Now that you've seen how Pixiedust works, let's build a very simple second table display tool. You'll need to do 3 things:
- Add a menu item
- Hook the menu item to your code
- Transform the DataFrame into something a web browser can display (HTML in our case, but it could be SVG, a PDF or something more exotic) using Jinja2 HTML templating
Have Pixiedust recognize your new menu item code by adding this line in the imports of init.py (in the directory display/table
):
from .SimpleDisplayMeta import SimpleDisplayMeta
Then create the file SimpleDisplayMeta.py and enter this code:
from .SimpleDisplay import SimpleDisplay
from ..display import *
import pixiedust.utils.dataFrameMisc as dataFrameMisc
@PixiedustDisplay()
class SimpleDisplayMeta(DisplayHandlerMeta):
@addId
def getMenuInfo(self,entity,dataHandler):
if dataFrameMisc.isPySparkDataFrame(entity) or dataFrameMisc.isPandasDataFrame(entity):
return [
{"categoryId": "Table", "title": "Simple Table", "icon": "fa-table", "id": "simpleTest"}
]
else:
return []
def newDisplayHandler(self,options,entity):
return SimpleDisplay(options,entity)
As described earlier, the method getMenuInfo
provides the hook to add a menu item to the user interface. You specify "Table" as the categoryID
to add this tool to the existing Table menu. Give it any title
and icon
you want. And finally, give it a unique id, such as "simpleTest".
The newDisplayHandler
method specifies the code that will be used to do the data processing work. Let's write that code now.
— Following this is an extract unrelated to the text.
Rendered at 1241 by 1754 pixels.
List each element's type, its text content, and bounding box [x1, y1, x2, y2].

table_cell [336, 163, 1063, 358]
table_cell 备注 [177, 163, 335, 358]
Create the file SimpleDisplay.py in the directory display/table
, and enter this code:
from ..display import *
from pyspark.sql import DataFrame
from pixiedust.utils.dataFrameAdapter import *
import pixiedust.utils.dataFrameMisc as dataFrameMisc
class SimpleDisplay(Display):
def doRender(self, handlerId):
entity=self.entity
if dataFrameMisc.isPySparkDataFrame(entity) or dataFrameMisc.isPandasDataFrame(entity):
self._addHTMLTemplate('simpleTable.html', entity=PandasDataFrameAdapter(entity))
return
self._addHTML("""
<b>Unable to display object</b>
"""
)
All you're really doing here is defining a mechanism to call the right Jinja template -- simpleTable.html
found in the templates
directory -- for processing the data. Once you're working on the template, the sky's the limit for what you can do. But just to finish out this example, here's some extremely simple code you can add there:
<table class="table table-striped">
<thead>
{%for field in entity.schema.fields%}
<th>{{field.name}}</th>
{%endfor%}
</thead>
<tbody>
{%for row in entity.take(100)%}
<tr>
{%for field in entity.schema.fields%}
<td>{{row[field.name]}}</td>
{%endfor%}
</tr>
{%endfor%}
</tbody>
</table>
Now that the code is complete. Let's update Pixiedust in our notebook and see the results. Shut down your Jupyter environment, run the below command from your terminal, and restart Jupyter to get the new code.
pip install --user -e <your directory path to pixiedust code>
You should now see something resembling the screenshot below. The table menu is now a dropdown with two options, "DataFrame Table" and your new "Simple Table". Choosing "Simple Table" displays the data using the template you defined in simpleTable.html!